INSTRUCTION ::
Quote the records below word for word, please, from the very first line through the one that contains "hfov_deg: 30.8", and nothing beyond it.

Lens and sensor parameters

# # # # #

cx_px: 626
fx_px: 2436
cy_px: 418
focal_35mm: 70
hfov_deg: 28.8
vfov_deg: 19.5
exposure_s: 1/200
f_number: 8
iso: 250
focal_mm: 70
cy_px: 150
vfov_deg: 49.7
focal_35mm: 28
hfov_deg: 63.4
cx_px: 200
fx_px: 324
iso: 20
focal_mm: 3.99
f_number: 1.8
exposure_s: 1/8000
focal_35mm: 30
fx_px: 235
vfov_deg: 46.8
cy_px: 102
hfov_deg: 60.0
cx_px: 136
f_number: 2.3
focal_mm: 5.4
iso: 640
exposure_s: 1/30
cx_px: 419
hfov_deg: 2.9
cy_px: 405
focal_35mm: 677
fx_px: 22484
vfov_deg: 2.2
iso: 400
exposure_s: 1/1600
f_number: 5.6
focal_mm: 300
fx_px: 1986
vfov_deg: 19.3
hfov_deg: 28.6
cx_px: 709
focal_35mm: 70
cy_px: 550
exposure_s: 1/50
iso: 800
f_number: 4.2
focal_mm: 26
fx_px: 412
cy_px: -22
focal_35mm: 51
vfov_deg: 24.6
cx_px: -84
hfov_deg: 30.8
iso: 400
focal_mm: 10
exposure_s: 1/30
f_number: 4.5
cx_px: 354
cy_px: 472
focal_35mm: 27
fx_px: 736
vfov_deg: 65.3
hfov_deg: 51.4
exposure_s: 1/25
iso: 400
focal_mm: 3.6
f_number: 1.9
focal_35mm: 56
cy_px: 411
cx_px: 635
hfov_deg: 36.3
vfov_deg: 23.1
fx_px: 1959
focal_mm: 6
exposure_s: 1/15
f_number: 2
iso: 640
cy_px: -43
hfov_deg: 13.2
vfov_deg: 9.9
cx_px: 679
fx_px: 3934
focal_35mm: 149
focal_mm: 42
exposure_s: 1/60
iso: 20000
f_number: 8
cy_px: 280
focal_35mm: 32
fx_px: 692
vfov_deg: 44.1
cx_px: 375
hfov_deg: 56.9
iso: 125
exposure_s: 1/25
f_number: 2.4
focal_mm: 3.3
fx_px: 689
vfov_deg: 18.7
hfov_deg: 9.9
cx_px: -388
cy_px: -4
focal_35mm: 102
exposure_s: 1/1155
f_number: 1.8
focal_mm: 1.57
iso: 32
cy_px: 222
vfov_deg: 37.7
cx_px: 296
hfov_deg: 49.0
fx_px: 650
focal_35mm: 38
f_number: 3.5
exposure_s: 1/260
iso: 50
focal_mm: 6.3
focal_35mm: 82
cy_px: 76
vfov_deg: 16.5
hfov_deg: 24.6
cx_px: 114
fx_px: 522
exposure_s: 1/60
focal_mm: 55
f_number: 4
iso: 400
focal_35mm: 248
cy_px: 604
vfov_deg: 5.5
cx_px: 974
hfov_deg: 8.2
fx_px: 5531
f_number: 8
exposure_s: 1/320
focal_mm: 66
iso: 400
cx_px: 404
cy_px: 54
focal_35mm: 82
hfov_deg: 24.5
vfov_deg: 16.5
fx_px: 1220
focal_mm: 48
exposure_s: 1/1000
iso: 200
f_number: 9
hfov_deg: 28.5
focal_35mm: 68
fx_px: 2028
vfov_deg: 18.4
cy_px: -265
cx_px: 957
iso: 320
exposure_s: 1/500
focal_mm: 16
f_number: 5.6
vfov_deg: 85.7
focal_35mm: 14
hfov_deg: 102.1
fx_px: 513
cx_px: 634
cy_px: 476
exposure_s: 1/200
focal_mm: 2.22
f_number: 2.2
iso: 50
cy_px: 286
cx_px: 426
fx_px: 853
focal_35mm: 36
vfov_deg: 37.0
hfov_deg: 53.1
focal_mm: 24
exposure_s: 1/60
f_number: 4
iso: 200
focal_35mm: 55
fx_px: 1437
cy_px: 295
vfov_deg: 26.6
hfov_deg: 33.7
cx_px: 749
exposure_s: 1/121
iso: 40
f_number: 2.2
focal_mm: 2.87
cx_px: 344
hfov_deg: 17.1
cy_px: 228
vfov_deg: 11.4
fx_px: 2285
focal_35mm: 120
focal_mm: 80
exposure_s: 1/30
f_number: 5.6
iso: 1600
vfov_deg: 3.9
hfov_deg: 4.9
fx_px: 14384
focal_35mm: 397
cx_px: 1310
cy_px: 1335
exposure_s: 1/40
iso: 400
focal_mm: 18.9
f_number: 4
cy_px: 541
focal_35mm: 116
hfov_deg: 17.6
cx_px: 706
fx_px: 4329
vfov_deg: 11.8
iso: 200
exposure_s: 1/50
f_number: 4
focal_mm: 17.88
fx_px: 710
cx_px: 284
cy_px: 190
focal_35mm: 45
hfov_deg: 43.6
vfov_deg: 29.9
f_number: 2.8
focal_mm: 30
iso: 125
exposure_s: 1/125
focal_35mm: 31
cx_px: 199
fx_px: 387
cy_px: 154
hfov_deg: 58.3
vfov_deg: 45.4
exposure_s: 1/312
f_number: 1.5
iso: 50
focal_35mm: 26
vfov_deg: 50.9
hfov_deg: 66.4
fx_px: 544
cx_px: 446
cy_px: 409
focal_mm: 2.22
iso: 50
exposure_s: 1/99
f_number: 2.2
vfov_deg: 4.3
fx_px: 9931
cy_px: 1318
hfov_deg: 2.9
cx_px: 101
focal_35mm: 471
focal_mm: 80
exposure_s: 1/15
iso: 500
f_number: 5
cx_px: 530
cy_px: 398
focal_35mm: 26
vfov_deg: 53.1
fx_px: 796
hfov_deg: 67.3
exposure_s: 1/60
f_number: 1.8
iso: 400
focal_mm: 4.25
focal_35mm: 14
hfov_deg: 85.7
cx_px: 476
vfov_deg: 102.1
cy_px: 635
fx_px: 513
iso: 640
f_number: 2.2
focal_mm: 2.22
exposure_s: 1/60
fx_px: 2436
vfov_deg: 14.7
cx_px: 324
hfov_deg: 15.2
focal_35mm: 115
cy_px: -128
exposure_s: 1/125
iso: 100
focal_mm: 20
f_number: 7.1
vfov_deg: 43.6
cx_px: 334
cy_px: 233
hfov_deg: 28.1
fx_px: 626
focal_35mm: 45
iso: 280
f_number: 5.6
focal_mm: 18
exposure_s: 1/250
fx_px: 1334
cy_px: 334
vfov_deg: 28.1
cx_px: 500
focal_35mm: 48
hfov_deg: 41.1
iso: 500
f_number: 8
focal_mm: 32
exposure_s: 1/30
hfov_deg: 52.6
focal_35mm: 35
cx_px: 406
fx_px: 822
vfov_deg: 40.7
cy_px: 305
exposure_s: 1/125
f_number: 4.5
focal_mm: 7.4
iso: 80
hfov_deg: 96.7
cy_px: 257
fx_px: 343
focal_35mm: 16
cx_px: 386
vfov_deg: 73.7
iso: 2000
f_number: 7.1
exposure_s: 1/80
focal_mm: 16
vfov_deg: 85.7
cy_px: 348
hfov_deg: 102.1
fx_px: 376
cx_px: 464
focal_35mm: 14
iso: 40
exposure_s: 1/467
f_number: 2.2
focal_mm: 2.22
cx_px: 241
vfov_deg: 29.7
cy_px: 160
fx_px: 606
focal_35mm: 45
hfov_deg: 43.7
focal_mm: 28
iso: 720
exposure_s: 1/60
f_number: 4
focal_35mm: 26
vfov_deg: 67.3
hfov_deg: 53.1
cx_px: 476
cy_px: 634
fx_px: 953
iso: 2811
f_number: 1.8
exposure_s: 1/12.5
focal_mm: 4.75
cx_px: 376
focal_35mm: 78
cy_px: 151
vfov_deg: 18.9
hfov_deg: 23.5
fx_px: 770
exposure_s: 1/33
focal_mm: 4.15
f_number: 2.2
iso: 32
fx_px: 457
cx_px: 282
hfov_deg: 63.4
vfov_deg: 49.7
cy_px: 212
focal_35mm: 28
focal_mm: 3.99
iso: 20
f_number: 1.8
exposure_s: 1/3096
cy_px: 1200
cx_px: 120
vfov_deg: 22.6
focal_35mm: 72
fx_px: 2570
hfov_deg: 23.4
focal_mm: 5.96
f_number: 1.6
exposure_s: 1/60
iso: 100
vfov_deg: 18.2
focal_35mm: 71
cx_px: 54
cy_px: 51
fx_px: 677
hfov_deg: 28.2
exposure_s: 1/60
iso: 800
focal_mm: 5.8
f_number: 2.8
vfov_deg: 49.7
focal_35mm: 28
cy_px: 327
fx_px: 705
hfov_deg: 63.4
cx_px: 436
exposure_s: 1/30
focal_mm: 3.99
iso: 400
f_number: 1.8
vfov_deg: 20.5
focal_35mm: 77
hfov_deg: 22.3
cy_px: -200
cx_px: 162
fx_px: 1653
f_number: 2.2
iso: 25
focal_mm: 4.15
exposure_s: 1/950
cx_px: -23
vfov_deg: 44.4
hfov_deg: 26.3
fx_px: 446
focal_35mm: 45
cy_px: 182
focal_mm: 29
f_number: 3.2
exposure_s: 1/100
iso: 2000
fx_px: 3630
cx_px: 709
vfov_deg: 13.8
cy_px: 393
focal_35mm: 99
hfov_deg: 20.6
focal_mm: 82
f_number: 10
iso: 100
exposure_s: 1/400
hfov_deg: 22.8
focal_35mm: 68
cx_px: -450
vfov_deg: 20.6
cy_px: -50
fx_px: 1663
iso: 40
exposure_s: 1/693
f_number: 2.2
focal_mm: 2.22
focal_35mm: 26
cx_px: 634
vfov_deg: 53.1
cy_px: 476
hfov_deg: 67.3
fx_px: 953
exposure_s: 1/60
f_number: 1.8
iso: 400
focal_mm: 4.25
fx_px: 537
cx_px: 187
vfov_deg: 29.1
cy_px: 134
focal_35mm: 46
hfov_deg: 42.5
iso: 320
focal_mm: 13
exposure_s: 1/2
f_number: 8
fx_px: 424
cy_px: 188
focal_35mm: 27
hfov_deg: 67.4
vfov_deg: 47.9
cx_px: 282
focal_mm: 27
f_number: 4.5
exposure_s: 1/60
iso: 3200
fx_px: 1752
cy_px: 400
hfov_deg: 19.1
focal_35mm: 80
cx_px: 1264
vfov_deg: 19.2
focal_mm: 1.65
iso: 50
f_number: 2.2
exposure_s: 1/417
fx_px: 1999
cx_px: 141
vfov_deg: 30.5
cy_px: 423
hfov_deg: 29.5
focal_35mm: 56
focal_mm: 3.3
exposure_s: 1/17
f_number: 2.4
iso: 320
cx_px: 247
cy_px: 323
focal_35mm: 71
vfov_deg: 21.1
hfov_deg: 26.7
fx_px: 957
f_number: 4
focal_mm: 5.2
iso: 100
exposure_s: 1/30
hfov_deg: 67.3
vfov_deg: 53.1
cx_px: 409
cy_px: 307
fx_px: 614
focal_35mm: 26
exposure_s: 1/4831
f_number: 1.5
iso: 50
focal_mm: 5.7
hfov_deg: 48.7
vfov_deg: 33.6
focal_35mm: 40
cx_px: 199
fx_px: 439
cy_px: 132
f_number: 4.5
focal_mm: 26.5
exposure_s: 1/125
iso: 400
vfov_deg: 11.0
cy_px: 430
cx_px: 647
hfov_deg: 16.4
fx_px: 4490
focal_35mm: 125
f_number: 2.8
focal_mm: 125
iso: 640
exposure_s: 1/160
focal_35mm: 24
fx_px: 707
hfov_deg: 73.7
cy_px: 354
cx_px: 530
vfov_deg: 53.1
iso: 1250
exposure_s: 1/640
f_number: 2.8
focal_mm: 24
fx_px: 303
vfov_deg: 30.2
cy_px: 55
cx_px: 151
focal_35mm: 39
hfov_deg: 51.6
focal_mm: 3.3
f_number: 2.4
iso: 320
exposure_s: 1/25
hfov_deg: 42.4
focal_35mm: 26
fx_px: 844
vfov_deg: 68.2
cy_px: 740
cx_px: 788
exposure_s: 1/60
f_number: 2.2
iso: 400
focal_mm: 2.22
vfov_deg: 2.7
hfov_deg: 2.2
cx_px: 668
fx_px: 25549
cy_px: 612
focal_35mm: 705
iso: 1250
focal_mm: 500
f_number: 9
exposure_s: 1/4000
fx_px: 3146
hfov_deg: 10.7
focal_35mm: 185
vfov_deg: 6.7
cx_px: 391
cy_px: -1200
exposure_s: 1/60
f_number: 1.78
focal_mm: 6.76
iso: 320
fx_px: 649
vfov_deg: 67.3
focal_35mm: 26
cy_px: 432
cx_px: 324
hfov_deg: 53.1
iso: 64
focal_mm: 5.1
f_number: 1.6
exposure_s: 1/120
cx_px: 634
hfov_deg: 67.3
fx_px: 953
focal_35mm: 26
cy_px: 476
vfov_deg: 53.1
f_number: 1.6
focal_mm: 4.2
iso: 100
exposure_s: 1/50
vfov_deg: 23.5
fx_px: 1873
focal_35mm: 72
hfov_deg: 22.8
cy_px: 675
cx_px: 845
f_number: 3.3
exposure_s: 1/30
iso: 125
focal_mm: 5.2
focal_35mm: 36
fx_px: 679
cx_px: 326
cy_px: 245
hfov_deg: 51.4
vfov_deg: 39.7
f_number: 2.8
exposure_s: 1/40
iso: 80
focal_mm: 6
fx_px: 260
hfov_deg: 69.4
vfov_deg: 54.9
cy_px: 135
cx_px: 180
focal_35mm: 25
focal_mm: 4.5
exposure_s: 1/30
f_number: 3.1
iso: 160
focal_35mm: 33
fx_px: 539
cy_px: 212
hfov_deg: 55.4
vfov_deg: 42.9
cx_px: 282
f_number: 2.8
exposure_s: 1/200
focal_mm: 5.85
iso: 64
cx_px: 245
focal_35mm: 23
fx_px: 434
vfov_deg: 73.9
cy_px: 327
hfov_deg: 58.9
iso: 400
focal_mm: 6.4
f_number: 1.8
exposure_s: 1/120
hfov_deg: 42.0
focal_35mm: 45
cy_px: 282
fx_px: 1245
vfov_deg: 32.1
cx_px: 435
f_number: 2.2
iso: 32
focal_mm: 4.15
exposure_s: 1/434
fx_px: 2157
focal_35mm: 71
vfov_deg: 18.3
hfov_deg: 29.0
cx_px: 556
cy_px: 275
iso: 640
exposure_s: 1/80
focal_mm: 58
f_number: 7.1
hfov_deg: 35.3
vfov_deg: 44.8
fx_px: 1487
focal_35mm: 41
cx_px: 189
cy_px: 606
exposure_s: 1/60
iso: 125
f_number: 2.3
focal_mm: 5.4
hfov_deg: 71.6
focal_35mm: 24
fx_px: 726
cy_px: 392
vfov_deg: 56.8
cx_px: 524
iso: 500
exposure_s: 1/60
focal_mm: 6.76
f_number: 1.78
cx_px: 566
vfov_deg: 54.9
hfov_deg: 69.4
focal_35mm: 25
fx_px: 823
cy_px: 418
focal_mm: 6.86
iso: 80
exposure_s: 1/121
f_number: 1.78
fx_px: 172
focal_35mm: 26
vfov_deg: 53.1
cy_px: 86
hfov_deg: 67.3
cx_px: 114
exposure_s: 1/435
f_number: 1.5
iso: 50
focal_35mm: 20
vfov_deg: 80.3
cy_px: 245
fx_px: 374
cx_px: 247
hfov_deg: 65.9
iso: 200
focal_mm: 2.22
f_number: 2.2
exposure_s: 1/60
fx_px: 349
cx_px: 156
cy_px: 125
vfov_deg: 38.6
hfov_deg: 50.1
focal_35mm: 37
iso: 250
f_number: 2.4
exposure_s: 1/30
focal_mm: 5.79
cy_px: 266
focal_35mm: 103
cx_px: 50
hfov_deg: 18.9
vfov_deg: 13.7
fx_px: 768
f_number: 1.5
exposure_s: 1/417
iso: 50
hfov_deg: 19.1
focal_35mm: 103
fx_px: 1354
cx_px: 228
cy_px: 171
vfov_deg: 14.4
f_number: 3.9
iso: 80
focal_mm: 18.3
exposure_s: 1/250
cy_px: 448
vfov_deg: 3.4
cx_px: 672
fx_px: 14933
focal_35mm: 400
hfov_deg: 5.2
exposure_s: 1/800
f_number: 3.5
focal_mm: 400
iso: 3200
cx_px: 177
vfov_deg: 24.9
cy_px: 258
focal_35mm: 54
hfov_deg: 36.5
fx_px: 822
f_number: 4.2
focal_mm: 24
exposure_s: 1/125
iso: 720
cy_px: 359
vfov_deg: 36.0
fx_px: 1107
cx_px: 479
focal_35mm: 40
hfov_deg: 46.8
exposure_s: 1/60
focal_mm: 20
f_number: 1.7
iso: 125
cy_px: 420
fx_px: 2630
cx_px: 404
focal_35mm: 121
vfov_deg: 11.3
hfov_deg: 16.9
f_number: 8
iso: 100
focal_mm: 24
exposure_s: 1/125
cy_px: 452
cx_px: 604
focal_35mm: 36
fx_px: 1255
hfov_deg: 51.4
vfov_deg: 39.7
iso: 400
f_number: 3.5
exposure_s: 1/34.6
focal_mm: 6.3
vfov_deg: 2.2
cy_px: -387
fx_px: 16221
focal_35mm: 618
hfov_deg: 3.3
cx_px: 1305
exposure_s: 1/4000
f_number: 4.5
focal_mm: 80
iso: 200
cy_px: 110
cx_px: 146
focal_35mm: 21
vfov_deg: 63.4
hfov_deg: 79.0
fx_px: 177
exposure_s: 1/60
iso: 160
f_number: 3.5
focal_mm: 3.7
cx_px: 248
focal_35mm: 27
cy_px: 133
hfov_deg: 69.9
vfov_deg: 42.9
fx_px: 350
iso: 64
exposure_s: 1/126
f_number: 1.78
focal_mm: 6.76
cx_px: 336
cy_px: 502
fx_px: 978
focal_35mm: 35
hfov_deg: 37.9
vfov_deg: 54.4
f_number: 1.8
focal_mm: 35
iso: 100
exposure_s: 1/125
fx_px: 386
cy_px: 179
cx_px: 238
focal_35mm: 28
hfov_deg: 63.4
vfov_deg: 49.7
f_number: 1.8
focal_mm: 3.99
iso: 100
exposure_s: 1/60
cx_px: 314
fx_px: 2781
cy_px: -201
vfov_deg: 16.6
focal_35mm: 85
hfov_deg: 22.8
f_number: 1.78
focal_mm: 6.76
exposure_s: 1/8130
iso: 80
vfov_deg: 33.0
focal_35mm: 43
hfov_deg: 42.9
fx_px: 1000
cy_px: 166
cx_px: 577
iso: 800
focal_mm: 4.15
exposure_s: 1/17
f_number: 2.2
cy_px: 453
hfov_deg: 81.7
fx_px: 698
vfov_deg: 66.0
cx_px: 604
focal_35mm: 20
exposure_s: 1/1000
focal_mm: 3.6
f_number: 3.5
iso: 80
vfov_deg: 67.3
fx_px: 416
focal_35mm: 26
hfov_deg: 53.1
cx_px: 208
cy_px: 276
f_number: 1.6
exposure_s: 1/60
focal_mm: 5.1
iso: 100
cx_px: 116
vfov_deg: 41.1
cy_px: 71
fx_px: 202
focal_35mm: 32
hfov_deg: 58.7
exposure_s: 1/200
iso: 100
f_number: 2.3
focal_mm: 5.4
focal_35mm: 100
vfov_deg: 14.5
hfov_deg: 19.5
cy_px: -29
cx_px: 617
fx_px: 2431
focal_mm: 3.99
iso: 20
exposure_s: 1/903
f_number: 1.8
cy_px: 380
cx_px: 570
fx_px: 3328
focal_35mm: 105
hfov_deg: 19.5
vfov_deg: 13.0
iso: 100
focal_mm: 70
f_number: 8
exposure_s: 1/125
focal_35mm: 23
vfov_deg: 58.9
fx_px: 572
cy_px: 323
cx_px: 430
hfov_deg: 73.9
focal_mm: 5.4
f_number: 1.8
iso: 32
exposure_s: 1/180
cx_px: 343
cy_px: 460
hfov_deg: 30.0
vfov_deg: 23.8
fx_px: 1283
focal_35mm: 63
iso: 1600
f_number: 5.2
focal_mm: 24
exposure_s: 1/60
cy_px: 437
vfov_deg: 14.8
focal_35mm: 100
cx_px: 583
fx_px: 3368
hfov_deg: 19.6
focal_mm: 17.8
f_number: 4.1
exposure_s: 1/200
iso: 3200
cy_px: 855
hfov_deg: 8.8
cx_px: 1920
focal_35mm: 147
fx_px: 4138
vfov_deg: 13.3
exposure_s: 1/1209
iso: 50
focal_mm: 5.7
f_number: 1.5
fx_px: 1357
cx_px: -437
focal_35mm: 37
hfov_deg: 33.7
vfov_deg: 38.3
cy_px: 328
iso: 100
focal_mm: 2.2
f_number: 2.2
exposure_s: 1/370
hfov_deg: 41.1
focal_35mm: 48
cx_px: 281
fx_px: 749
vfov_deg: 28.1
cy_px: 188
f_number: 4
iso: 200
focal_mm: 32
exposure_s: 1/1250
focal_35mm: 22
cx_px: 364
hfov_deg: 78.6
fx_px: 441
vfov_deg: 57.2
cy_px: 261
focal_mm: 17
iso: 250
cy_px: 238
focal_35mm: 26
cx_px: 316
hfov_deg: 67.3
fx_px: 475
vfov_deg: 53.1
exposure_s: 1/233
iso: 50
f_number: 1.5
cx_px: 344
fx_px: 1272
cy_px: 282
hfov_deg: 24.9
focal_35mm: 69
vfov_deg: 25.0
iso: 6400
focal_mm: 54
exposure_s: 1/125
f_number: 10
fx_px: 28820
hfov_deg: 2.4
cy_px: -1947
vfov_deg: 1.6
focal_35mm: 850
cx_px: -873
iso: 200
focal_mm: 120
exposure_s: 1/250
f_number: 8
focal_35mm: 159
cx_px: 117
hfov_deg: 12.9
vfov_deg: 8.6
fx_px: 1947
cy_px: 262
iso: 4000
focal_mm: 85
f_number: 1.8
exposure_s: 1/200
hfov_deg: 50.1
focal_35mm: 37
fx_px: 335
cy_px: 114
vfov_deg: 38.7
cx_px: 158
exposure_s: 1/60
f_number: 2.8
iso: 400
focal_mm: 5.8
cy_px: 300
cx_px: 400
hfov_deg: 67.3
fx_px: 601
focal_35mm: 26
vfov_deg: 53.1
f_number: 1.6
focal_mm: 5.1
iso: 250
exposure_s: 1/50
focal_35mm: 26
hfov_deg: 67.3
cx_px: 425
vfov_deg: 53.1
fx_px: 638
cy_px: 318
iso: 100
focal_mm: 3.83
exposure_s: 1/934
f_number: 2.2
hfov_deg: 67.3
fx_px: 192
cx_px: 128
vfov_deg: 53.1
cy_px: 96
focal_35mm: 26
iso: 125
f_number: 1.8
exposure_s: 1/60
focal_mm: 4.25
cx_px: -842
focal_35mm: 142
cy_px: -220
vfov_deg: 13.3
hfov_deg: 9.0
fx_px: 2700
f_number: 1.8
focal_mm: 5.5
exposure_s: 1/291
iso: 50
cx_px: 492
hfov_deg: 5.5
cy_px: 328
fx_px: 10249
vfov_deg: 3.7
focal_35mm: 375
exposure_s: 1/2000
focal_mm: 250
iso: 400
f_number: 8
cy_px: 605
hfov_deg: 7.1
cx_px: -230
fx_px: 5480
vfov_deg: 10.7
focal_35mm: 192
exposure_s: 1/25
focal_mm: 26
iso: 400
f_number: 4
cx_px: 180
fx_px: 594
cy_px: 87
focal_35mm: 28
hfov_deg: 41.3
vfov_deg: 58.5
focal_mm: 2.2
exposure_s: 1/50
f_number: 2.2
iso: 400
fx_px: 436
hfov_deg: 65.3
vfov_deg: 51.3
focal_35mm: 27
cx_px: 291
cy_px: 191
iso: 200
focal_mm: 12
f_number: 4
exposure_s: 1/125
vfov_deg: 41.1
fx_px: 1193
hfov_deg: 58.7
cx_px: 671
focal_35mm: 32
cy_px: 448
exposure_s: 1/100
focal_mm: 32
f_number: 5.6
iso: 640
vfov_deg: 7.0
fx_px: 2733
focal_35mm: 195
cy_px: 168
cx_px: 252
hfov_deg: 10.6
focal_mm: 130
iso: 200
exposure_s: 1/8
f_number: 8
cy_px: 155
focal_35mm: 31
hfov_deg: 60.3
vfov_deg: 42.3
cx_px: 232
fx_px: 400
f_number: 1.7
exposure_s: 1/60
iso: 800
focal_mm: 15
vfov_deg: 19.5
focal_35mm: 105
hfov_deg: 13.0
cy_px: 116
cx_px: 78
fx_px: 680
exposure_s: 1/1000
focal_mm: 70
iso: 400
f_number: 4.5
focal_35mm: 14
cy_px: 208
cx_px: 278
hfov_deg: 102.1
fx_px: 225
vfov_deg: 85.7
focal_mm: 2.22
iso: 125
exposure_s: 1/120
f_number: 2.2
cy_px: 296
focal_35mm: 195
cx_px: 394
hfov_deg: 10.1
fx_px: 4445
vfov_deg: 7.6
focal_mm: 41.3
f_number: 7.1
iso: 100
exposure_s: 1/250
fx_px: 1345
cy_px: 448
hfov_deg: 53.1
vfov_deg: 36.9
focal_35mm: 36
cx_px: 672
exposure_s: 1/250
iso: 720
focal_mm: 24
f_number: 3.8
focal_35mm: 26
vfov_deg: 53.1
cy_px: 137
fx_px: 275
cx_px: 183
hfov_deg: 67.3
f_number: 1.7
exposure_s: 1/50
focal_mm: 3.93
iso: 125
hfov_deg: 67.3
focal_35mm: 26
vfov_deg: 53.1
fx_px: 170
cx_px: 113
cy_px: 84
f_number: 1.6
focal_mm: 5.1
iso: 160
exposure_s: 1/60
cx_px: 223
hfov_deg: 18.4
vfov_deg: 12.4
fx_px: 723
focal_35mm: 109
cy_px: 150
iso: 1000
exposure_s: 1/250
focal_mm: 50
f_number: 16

# # # # #

RESPONSE TO THIS TASK ::
cx_px: 626
fx_px: 2436
cy_px: 418
focal_35mm: 70
hfov_deg: 28.8
vfov_deg: 19.5
exposure_s: 1/200
f_number: 8
iso: 250
focal_mm: 70
cy_px: 150
vfov_deg: 49.7
focal_35mm: 28
hfov_deg: 63.4
cx_px: 200
fx_px: 324
iso: 20
focal_mm: 3.99
f_number: 1.8
exposure_s: 1/8000
focal_35mm: 30
fx_px: 235
vfov_deg: 46.8
cy_px: 102
hfov_deg: 60.0
cx_px: 136
f_number: 2.3
focal_mm: 5.4
iso: 640
exposure_s: 1/30
cx_px: 419
hfov_deg: 2.9
cy_px: 405
focal_35mm: 677
fx_px: 22484
vfov_deg: 2.2
iso: 400
exposure_s: 1/1600
f_number: 5.6
focal_mm: 300
fx_px: 1986
vfov_deg: 19.3
hfov_deg: 28.6
cx_px: 709
focal_35mm: 70
cy_px: 550
exposure_s: 1/50
iso: 800
f_number: 4.2
focal_mm: 26
fx_px: 412
cy_px: -22
focal_35mm: 51
vfov_deg: 24.6
cx_px: -84
hfov_deg: 30.8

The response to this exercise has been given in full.